- **PROBLEM DESCRIPTION**: In the entries below, which lines run from the one containing "X89692600Y-46204000D03*" to the one containing "X98140800Y-52686800D03*"? Copy exactly those lines, ends included, and no others.

Circuit design data:

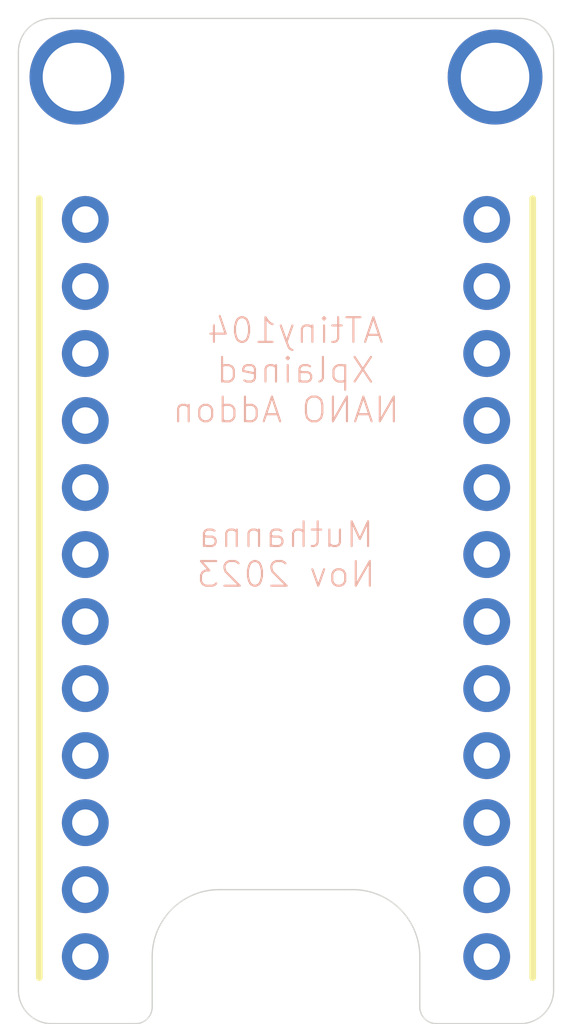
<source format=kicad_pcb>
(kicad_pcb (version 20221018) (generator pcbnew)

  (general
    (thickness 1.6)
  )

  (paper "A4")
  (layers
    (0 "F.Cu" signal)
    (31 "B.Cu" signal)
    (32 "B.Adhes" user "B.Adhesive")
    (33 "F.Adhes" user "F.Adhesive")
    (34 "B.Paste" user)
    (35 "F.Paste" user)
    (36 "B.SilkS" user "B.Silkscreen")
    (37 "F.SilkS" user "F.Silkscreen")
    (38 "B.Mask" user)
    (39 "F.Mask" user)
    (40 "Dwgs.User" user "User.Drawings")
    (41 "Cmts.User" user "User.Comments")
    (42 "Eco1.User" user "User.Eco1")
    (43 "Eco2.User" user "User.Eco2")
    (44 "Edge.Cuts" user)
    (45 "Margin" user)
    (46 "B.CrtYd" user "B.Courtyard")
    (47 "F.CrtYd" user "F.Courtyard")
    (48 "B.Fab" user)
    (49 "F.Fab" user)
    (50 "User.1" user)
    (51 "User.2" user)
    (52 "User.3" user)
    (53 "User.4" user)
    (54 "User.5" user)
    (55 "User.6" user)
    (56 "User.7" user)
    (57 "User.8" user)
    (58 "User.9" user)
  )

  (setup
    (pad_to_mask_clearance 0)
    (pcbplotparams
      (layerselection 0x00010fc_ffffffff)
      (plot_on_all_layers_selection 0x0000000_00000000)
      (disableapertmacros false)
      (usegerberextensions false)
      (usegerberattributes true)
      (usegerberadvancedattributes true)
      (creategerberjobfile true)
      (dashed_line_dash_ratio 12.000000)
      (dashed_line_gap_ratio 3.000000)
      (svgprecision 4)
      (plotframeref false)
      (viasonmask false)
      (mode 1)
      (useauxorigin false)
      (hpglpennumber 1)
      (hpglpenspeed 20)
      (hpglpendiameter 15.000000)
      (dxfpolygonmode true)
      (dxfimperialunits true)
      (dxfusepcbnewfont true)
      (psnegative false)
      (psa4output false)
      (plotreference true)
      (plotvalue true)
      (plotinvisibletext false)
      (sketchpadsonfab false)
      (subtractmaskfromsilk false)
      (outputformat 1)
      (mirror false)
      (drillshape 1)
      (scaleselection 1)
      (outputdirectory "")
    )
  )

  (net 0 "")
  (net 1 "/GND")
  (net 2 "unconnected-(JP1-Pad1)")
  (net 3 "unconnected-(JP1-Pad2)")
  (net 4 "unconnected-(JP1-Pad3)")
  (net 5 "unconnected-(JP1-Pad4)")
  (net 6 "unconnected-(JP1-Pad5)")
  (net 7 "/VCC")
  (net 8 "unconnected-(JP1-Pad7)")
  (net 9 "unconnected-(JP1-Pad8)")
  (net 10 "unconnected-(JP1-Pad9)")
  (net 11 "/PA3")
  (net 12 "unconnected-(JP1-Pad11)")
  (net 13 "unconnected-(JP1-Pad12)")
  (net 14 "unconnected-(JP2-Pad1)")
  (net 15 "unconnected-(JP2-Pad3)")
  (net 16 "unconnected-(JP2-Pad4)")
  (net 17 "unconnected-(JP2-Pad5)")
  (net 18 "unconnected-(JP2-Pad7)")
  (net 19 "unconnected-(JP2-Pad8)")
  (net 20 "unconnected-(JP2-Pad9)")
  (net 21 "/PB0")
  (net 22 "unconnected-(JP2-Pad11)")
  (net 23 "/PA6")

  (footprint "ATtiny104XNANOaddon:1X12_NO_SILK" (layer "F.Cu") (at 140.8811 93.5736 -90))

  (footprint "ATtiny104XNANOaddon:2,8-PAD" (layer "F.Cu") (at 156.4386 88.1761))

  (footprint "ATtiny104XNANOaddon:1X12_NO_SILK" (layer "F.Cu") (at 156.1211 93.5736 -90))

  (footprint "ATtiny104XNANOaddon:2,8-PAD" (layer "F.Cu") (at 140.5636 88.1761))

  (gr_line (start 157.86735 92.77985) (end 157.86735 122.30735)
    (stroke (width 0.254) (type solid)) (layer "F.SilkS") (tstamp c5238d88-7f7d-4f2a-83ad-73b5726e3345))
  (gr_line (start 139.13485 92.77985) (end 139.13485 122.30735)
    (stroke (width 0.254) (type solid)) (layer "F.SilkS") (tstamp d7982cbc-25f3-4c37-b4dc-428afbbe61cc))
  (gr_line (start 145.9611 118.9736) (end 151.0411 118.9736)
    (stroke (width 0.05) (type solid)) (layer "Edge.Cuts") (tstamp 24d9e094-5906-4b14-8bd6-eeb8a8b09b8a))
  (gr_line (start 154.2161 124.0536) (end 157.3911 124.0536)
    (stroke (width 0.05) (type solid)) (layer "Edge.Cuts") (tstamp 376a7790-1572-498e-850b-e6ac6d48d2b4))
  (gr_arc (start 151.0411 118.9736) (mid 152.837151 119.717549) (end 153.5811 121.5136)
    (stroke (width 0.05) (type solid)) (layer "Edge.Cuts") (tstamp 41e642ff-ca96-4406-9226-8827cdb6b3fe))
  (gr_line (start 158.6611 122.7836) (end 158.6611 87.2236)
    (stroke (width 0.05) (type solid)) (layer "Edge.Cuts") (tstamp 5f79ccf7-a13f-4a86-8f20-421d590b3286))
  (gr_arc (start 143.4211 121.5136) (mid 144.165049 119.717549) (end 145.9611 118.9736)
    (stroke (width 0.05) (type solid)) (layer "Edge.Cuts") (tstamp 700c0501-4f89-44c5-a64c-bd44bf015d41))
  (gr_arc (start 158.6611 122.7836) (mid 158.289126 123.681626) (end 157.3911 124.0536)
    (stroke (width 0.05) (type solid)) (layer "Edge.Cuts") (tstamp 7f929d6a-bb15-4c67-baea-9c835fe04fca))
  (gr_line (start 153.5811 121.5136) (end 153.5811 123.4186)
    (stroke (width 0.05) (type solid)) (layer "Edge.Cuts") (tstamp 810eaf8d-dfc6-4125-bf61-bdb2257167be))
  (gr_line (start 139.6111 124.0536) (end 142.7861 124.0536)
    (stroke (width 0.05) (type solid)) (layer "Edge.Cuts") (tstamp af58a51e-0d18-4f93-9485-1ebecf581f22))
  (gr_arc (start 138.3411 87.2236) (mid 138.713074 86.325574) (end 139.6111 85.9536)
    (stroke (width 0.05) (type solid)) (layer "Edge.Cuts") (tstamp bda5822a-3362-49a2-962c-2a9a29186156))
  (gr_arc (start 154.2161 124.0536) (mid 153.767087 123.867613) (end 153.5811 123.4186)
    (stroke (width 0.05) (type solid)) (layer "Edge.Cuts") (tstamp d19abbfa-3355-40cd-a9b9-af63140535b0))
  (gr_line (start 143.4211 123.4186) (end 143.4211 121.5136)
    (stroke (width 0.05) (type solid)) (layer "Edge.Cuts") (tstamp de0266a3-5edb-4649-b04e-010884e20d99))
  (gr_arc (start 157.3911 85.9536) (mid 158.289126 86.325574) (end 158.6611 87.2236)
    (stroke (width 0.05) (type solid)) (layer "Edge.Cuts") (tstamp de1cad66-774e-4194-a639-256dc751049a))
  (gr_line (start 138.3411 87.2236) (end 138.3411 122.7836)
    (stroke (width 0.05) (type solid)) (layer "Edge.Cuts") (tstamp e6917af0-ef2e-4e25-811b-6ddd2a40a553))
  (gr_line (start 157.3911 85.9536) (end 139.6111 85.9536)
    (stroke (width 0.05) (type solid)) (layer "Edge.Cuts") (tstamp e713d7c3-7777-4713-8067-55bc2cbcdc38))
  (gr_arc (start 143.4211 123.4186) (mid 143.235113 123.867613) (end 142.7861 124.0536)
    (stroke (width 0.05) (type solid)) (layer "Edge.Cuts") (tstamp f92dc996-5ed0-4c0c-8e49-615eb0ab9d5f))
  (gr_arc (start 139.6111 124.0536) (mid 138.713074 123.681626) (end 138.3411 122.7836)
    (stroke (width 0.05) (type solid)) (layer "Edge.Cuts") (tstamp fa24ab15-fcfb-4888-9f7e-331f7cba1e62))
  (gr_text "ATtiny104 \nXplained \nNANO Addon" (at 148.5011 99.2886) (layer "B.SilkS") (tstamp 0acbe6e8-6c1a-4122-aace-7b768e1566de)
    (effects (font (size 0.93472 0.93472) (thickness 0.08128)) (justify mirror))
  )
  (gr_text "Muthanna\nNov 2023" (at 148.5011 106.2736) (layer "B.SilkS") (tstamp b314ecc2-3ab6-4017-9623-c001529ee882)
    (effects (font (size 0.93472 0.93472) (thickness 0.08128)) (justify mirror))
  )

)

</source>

--

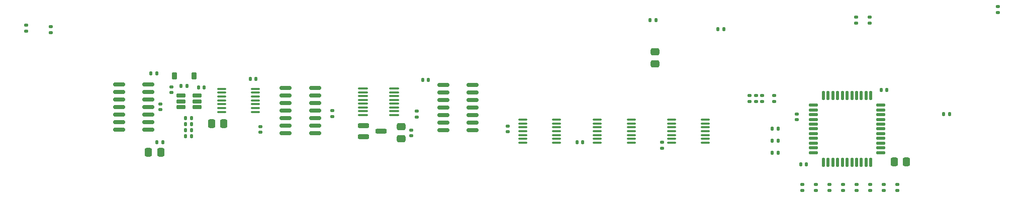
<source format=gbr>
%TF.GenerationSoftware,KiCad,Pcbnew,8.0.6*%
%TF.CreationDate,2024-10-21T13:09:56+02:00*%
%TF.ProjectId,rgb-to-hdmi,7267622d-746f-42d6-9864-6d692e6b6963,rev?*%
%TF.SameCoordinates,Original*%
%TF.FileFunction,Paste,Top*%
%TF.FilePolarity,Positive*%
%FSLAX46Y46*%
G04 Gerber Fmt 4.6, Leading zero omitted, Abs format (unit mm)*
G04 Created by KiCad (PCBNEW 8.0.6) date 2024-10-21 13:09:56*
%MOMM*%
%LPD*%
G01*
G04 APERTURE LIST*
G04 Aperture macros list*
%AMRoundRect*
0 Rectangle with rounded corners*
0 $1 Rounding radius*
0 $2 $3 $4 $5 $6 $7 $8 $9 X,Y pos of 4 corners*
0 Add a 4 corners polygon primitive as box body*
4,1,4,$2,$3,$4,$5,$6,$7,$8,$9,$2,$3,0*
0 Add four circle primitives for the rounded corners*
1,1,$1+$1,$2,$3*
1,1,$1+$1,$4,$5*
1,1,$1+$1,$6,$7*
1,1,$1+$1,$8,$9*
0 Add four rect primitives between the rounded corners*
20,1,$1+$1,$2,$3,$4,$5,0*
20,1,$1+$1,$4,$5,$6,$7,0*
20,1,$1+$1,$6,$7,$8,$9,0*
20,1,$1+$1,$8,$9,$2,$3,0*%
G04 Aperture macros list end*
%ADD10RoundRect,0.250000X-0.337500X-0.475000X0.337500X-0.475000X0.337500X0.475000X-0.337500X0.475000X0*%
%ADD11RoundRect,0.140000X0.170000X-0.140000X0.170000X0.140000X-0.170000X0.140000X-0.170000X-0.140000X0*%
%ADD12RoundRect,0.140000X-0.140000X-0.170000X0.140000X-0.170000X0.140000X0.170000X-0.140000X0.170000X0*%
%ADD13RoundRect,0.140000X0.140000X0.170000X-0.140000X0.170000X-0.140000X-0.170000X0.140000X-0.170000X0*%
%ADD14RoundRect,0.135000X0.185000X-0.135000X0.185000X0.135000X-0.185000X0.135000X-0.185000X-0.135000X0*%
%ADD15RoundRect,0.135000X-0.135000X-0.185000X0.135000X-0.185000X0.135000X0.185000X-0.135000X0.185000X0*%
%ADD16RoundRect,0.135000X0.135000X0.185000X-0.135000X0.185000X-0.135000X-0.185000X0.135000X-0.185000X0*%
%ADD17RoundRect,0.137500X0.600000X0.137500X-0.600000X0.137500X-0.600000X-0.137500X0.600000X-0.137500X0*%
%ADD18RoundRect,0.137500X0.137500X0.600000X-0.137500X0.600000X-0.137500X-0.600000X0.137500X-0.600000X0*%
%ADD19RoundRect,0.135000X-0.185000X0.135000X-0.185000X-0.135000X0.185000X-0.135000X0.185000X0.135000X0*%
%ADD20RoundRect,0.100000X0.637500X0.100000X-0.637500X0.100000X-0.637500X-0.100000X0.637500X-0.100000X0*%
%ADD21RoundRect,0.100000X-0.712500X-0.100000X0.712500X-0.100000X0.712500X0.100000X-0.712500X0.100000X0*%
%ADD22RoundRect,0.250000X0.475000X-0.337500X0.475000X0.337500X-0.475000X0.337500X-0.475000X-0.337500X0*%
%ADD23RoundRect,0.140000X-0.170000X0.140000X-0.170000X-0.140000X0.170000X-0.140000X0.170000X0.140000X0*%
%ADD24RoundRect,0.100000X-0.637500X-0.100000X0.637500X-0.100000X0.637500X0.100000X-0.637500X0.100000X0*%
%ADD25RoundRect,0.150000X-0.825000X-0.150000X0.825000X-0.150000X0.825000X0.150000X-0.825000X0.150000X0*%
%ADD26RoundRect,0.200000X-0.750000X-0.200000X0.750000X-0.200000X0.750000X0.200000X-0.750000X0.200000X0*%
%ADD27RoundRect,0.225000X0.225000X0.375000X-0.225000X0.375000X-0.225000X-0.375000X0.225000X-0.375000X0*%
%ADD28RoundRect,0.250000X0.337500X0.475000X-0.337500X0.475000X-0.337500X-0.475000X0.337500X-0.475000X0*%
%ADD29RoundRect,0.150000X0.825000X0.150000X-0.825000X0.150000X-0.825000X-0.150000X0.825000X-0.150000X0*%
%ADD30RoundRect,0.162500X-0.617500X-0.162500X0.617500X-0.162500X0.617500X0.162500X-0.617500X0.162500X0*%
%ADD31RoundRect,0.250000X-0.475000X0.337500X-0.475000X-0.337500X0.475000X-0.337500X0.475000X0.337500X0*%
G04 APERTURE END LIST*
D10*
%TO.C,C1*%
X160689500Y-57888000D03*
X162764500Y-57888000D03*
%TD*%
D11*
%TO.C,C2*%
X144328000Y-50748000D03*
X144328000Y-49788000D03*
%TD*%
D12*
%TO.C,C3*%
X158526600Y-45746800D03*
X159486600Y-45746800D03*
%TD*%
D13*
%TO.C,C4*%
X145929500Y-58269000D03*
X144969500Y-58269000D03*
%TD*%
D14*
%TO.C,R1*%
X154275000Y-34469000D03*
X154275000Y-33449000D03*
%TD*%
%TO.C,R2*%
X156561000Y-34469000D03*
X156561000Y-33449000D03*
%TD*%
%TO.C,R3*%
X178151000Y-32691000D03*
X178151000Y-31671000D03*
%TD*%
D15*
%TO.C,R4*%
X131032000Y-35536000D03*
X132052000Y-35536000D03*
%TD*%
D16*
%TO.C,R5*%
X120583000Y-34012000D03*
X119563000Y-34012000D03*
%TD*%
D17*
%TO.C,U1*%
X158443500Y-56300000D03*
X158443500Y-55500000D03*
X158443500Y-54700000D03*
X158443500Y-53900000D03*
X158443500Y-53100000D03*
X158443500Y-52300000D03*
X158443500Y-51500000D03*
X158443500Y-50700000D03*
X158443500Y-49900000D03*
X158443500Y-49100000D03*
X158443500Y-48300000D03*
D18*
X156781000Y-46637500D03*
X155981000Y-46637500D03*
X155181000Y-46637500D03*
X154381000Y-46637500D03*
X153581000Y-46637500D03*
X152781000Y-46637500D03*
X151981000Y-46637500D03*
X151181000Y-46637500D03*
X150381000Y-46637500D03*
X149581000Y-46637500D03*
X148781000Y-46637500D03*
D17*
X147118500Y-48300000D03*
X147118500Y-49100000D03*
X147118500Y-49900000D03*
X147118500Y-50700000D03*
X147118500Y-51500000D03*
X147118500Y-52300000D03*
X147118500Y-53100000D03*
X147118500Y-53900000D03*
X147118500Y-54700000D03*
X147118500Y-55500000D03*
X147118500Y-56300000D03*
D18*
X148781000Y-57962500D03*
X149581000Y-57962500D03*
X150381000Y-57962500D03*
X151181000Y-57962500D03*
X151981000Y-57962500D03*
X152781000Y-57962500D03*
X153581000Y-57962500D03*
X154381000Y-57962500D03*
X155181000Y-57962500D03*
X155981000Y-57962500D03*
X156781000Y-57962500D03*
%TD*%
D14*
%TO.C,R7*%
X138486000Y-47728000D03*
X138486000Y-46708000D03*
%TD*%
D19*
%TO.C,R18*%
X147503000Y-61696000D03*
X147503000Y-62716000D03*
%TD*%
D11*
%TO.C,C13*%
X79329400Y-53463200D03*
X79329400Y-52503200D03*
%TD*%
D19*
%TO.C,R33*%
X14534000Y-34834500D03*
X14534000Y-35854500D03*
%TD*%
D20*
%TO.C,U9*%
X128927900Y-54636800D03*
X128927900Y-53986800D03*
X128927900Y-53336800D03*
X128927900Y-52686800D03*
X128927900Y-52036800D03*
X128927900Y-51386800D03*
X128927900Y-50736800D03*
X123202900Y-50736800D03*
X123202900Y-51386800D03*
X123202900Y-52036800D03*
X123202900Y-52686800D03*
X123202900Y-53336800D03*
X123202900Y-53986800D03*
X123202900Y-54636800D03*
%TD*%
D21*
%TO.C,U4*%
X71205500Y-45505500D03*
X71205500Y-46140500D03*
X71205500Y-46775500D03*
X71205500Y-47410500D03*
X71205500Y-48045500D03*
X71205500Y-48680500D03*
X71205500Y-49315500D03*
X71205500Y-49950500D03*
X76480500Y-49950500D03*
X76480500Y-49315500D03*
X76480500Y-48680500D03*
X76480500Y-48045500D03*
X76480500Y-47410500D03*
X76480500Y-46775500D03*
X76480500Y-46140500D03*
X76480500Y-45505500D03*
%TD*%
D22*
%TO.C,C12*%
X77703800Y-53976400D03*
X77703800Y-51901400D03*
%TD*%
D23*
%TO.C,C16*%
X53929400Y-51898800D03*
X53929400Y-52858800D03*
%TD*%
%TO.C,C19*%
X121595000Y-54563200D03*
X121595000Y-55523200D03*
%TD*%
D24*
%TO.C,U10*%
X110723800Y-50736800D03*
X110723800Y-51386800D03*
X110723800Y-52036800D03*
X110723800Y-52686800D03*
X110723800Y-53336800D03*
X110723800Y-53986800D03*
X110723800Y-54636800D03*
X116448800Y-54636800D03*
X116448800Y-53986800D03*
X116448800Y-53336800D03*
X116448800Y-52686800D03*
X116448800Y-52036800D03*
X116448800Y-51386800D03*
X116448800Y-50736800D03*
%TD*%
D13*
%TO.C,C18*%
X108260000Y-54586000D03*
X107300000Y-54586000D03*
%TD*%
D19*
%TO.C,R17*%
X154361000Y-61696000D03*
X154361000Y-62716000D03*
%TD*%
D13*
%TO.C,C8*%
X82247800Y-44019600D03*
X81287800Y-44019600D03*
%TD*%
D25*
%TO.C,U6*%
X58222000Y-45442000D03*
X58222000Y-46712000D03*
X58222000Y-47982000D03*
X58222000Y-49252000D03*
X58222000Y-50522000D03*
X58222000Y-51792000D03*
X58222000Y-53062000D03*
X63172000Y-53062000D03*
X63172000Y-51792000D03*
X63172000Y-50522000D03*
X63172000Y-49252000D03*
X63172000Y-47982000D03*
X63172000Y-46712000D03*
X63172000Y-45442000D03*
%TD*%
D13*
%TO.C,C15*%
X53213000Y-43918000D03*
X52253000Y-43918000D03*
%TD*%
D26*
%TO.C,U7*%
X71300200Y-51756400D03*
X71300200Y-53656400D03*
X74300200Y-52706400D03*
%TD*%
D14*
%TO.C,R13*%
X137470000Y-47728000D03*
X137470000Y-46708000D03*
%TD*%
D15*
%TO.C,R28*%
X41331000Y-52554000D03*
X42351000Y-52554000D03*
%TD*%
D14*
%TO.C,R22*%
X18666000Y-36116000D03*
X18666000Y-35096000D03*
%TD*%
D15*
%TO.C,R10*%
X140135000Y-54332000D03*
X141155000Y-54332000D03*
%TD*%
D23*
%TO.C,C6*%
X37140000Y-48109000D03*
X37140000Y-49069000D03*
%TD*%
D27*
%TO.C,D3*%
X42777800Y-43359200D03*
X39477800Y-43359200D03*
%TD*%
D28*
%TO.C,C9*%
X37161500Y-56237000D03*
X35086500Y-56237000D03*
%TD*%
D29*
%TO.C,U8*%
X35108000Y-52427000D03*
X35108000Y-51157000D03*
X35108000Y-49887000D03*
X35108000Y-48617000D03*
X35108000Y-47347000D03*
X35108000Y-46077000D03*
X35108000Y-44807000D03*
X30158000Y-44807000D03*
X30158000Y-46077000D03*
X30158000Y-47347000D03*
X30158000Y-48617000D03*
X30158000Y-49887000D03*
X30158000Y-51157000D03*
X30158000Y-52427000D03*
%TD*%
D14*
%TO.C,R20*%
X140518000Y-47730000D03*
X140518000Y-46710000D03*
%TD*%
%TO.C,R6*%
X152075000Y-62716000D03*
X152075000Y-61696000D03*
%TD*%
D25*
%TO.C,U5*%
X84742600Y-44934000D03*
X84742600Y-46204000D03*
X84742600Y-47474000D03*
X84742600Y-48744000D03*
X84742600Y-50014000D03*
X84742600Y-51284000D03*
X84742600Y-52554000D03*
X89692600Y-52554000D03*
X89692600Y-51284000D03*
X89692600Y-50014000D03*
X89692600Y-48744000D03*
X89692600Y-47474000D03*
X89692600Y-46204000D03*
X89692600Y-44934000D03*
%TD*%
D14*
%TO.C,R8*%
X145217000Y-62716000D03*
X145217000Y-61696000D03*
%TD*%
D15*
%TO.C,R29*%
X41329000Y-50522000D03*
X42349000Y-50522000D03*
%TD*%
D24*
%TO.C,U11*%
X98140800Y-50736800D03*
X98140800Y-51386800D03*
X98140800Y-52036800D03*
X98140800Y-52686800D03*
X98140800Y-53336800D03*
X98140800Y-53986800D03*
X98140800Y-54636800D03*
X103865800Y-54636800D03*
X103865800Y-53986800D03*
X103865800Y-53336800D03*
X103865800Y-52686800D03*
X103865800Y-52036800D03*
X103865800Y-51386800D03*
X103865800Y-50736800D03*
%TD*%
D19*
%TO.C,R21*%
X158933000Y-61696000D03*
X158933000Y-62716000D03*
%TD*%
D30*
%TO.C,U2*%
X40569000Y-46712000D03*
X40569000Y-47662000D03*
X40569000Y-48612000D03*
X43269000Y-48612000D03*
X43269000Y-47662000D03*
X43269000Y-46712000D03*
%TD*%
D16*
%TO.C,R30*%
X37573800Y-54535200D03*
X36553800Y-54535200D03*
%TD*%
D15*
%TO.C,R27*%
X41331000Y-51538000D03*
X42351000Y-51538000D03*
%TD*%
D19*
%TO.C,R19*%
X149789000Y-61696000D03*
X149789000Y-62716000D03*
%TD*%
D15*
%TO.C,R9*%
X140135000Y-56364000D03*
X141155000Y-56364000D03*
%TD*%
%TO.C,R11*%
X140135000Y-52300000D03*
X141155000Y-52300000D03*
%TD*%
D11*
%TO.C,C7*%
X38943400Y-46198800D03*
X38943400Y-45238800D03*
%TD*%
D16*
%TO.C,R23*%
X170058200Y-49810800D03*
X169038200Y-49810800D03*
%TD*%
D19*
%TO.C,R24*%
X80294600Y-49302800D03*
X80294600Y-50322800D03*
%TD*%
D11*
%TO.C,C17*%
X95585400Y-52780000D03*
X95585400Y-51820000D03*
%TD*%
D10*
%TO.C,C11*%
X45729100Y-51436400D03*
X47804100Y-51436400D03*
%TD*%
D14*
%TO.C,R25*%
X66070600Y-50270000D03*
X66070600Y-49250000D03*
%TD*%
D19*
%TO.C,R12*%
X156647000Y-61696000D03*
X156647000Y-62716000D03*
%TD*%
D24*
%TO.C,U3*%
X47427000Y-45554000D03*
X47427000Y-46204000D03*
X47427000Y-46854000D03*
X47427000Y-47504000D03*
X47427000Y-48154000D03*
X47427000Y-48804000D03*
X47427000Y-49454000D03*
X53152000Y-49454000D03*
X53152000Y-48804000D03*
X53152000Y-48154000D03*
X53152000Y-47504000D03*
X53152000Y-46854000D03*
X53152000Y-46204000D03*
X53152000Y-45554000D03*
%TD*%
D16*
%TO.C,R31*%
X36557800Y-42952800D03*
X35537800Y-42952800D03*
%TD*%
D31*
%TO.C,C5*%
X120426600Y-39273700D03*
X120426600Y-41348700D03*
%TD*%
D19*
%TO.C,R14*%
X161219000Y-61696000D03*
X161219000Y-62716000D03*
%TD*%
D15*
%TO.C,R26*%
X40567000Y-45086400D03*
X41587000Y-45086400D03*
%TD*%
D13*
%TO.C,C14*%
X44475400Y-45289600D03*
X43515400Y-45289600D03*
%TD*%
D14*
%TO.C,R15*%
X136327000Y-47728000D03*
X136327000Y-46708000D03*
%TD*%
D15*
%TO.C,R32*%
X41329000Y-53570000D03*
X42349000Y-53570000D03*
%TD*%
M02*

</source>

- **WORKED SOLUTION**:
X89692600Y-46204000D03*
X89692600Y-44934000D03*
%TD*%
D14*
%TO.C,R8*%
X145217000Y-62716000D03*
X145217000Y-61696000D03*
%TD*%
D15*
%TO.C,R29*%
X41329000Y-50522000D03*
X42349000Y-50522000D03*
%TD*%
D24*
%TO.C,U11*%
X98140800Y-50736800D03*
X98140800Y-51386800D03*
X98140800Y-52036800D03*
X98140800Y-52686800D03*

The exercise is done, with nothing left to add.